Uterine fibroids (UFs) are clonal, hormonally regulated, benign smooth-muscle myometrial tumors that severely affect female reproductive health, although their unknown etiology limits effective care. UFs occur fourfold more commonly in African American women than in Caucasian women, and African American women generally have earlier disease onset and greater UF tumor burden, although the mechanism of this ethnic disparity has not been identified. Recent findings have linked cancer (ie, tumor) risk to increased tissue-specific stem cell division and self-renewal and suggest that somatic mutations in myometrial stem cells (MyoSCs) convert them into tumor-initiating cells, leading to UF. Specifically, preliminary results in paraffin-embedded myometrial tissues have shown increased STRO-1+/CD44+ MyoSCs in African American versus Caucasian women. Using specific methods of flow cytometry and automated quantitative pathology imaging, a large cohort of myometrial samples were investigated to determine how the STRO-1+/CD44+ MyoSCs change with regard to a patient's race, age, parity, fibroid and hormone statuses, and the location of UFs within the uterus. We confirmed that the STRO-1+/CD44+ MyoSC population is expanded in African American women, is correlated with parity and fibroid number, and fluctuates with cyclic menstrual cycle hormone changes and age. Our data suggest that an expanded MyoSC population increases the formation of tumor-initiating cells, ultimately contributing to increased UF prevalence and burden in African American women.

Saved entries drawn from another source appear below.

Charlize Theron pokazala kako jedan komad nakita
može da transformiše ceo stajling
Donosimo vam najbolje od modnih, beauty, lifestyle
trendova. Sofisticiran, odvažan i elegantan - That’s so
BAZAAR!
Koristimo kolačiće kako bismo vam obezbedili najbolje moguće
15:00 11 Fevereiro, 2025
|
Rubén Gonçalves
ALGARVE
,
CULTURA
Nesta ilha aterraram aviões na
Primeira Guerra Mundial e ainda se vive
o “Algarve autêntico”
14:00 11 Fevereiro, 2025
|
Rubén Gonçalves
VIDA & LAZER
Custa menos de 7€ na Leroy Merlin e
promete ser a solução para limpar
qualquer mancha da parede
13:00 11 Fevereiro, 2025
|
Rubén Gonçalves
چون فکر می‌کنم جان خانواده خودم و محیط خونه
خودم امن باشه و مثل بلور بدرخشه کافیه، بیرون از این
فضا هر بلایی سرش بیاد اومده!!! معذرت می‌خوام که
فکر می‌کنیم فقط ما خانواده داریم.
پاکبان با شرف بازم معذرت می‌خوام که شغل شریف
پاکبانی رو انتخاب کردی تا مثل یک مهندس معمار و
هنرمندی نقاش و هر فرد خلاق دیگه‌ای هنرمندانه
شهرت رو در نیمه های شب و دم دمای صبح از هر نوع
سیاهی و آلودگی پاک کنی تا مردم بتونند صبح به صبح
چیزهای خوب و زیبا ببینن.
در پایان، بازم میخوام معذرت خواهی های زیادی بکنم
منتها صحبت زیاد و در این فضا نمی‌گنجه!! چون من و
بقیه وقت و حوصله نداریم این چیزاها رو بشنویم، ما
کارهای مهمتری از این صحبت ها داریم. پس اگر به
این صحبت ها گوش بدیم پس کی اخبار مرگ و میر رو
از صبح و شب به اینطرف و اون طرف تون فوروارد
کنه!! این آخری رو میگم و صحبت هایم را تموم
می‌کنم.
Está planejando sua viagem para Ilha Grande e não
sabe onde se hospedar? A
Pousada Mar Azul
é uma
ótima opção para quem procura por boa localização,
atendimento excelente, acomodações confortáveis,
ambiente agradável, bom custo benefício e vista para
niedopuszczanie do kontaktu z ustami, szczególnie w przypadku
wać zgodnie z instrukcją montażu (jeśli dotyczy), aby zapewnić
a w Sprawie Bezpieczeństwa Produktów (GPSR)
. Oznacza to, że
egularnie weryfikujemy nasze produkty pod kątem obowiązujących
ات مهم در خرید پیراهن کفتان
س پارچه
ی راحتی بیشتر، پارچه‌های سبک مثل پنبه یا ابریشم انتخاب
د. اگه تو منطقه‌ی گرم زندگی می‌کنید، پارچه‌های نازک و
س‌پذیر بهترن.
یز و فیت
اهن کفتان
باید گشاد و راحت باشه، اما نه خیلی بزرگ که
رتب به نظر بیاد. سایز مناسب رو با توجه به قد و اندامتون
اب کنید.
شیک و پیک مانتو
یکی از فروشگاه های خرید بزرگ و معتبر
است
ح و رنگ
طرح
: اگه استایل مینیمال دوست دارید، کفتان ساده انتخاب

Endocrine disruptor exposure during development increases incidence of uterine fibroids by altering DNA repair in myometrial stem cells.

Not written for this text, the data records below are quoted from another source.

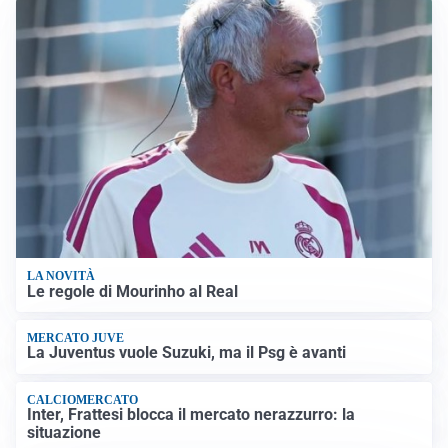
LA NOVITÀ
Le regole di Mourinho al Real
MERCATO JUVE
La Juventus vuole Suzuki, ma il Psg è avanti
CALCIOMERCATO
Inter, Frattesi blocca il mercato nerazzurro: la
situazione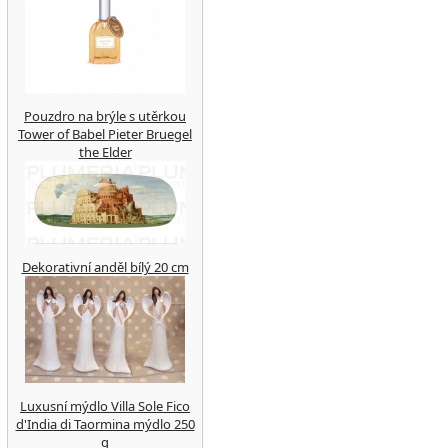
Pouzdro na brýle s utěrkou
Tower of Babel Pieter Bruegel
the Elder
Dekorativní anděl bílý 20 cm
Luxusní mýdlo Villa Sole Fico
d'India di Taormina mýdlo 250
g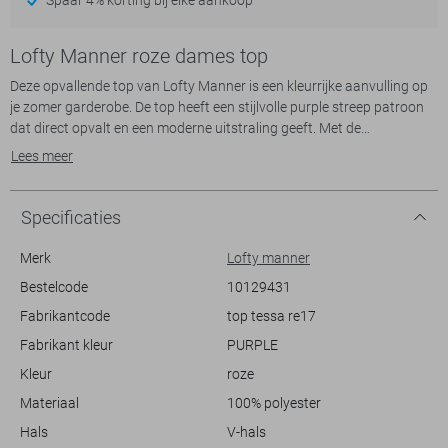
Lofty Manner roze dames top
Deze opvallende top van Lofty Manner is een kleurrijke aanvulling op
je zomer garderobe. De top heeft een stijlvolle purple streep patroon
dat direct opvalt en een moderne uitstraling geeft. Met de
comfortabele regular fit pasvorm en de V-hals brengt deze top zowel
Lees meer
stijl als gemak naar elke dag. De kapmouwen zijn perfect voor warme
zomerdagen, en de normale lengte maakt het een veelzijdig stuk dat
makkelijk te dragen is.
Specificaties
Of je nu een casual dag met vrienden plant of naar een zomerse
barbecue gaat, deze Lofty Manner top is er klaar voor. Het luchtige
Merk
Lofty manner
ontwerp en de stijlvolle prints passen moeiteloos bij een casual broek
Bestelcode
10129431
of rok. Combineer met je favoriete accessoires voor een complete look
Fabrikantcode
top tessa re17
die zowel trendy als comfortabel is. De top is ontworpen voor dames
die mode en comfort willen combineren zonder in te boeten op stijl.
Fabrikant kleur
PURPLE
Maak het onderdeel van je dagelijkse outfit voor een frisse, zomerse
Kleur
roze
vibe.
Materiaal
100% polyester
Hals
V-hals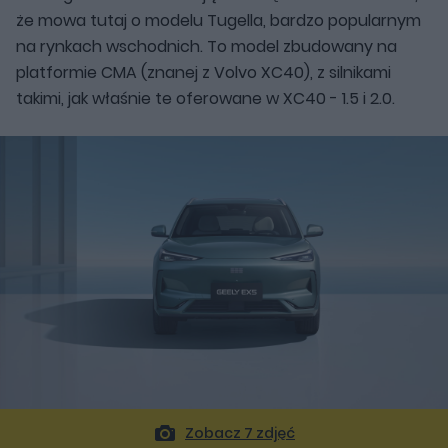
że mowa tutaj o modelu Tugella, bardzo popularnym
na rynkach wschodnich. To model zbudowany na
platformie CMA (znanej z Volvo XC40), z silnikami
takimi, jak właśnie te oferowane w XC40 - 1.5 i 2.0.
Zobacz 7 zdjęć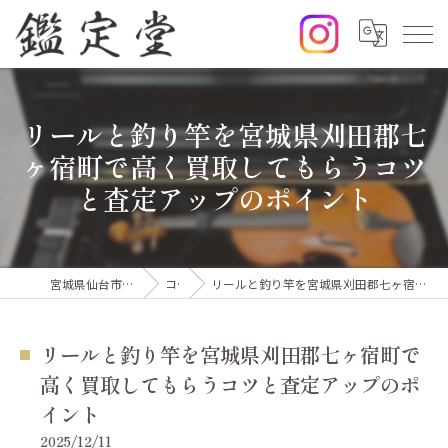
リールと釣り竿を宮城県刈田郡七
ヶ宿町で高く買取してもらうコツ
と査定アップのポイント
宮城県仙台市の出張買取なら鑑定堂
コラム
リールと釣り竿を宮城県刈田郡七ヶ宿町で高く買取してもらうコツと査定アップのポイント
リールと釣り竿を宮城県刈田郡七ヶ宿町で
高く買取してもらうコツと査定アップのポ
イント
2025/12/11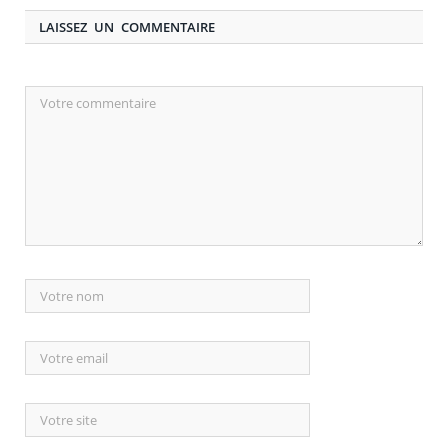
LAISSEZ UN COMMENTAIRE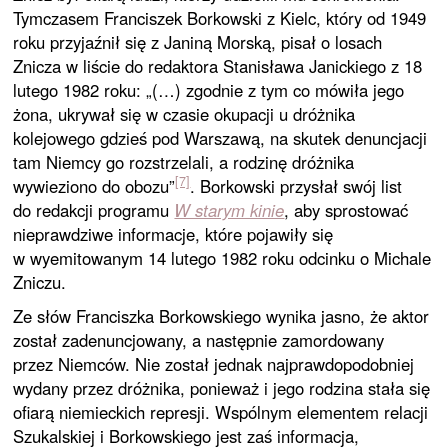
Tymczasem Franciszek Borkowski z Kielc, który od 1949
roku przyjaźnił się z Janiną Morską, pisał o losach
Znicza w liście do redaktora Stanisława Janickiego z 18
lutego 1982 roku: „(…) zgodnie z tym co mówiła jego
żona, ukrywał się w czasie okupacji u dróżnika
kolejowego gdzieś pod Warszawą, na skutek denuncjacji
tam Niemcy go rozstrzelali, a rodzinę dróżnika
[7]
wywieziono do obozu”
. Borkowski przysłał swój list
do redakcji programu
W starym kinie
, aby sprostować
nieprawdziwe informacje, które pojawiły się
w wyemitowanym 14 lutego 1982 roku odcinku o Michale
Zniczu.
Ze słów Franciszka Borkowskiego wynika jasno, że aktor
został zadenuncjowany, a następnie zamordowany
przez Niemców. Nie został jednak najprawdopodobniej
wydany przez dróżnika, ponieważ i jego rodzina stała się
ofiarą niemieckich represji. Wspólnym elementem relacji
Szukalskiej i Borkowskiego jest zaś informacja,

Despite the major negative impact uterine fibroids (UFs) have on female reproductive health, little is known about early events that initiate development of these tumors. Somatic fibroid-causing mutations in mediator complex subunit 12 (MED12), the most frequent genetic alterations in UFs (up to 85% of tumors), are implicated in transforming normal myometrial stem cells (MSCs) into tumor-forming cells, though the underlying mechanism(s) leading to these mutations remains unknown. It is well accepted that defective DNA repair increases the risk of acquiring tumor-driving mutations, though defects in DNA repair have not been explored in UF tumorigenesis. In the Eker rat UF model, a germline mutation in the Tsc2 tumor suppressor gene predisposes to UFs, which arise due to "second hits" in the normal allele of this gene. Risk for developing these tumors is significantly increased by early-life exposure to endocrine-disrupting chemicals (EDCs), suggesting increased UF penetrance is modulated by early drivers for these tumors. We analyzed DNA repair capacity using analyses of related gene and protein expression and DNA repair function in MSCs from adult rats exposed during uterine development to the model EDC diethylstilbestrol. Adult MSCs isolated from developmentally exposed rats demonstrated decreased DNA end-joining ability, higher levels of DNA damage, and impaired ability to repair DNA double-strand breaks relative to MSCs from age-matched, vehicle-exposed rats. These data suggest that early-life developmental EDC exposure alters these MSCs' ability to repair and reverse DNA damage, providing a driver for acquisition of mutations that may promote the development of these tumors in adult life.